» PROBLEM STATEMENT:
Look through the material below. Copy each line that contains the string "problemas".
::: THE INPUT :::
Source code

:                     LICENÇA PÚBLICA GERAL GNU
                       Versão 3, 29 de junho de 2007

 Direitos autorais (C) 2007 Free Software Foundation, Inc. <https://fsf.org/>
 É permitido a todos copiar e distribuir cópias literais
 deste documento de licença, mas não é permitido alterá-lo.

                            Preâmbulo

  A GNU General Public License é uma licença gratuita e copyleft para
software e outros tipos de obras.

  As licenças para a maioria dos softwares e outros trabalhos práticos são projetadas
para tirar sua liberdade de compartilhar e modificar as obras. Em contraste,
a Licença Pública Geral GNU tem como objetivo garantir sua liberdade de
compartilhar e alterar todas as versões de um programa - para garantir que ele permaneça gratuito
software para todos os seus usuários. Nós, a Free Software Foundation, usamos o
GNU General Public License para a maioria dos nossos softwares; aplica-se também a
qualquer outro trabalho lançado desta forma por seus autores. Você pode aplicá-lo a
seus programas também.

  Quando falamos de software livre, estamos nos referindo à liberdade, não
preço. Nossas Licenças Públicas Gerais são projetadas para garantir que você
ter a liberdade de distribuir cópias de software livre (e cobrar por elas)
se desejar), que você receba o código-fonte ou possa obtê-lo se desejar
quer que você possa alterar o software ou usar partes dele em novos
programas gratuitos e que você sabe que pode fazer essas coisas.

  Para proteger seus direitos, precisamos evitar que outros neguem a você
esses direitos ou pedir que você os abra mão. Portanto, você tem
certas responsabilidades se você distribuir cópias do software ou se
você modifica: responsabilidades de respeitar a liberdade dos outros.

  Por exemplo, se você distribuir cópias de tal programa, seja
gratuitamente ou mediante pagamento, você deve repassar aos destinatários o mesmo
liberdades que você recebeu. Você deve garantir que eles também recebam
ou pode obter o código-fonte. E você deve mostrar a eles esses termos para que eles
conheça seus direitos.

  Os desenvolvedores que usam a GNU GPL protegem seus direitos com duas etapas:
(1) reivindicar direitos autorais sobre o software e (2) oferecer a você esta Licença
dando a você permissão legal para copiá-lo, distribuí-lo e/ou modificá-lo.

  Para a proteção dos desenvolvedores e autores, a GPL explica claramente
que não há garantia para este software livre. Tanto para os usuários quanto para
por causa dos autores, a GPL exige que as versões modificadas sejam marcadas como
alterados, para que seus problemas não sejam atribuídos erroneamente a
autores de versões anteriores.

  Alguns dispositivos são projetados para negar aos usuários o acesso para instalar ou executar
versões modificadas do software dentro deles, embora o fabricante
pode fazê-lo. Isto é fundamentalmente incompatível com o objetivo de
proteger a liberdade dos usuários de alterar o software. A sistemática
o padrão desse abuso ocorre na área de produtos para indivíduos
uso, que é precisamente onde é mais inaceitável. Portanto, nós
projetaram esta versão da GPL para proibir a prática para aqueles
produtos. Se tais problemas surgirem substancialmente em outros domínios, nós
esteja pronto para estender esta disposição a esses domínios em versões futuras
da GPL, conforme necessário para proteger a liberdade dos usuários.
:::
» WORKED SOLUTION:
alterados, para que seus problemas não sejam atribuídos erroneamente a
produtos. Se tais problemas surgirem substancialmente em outros domínios, nós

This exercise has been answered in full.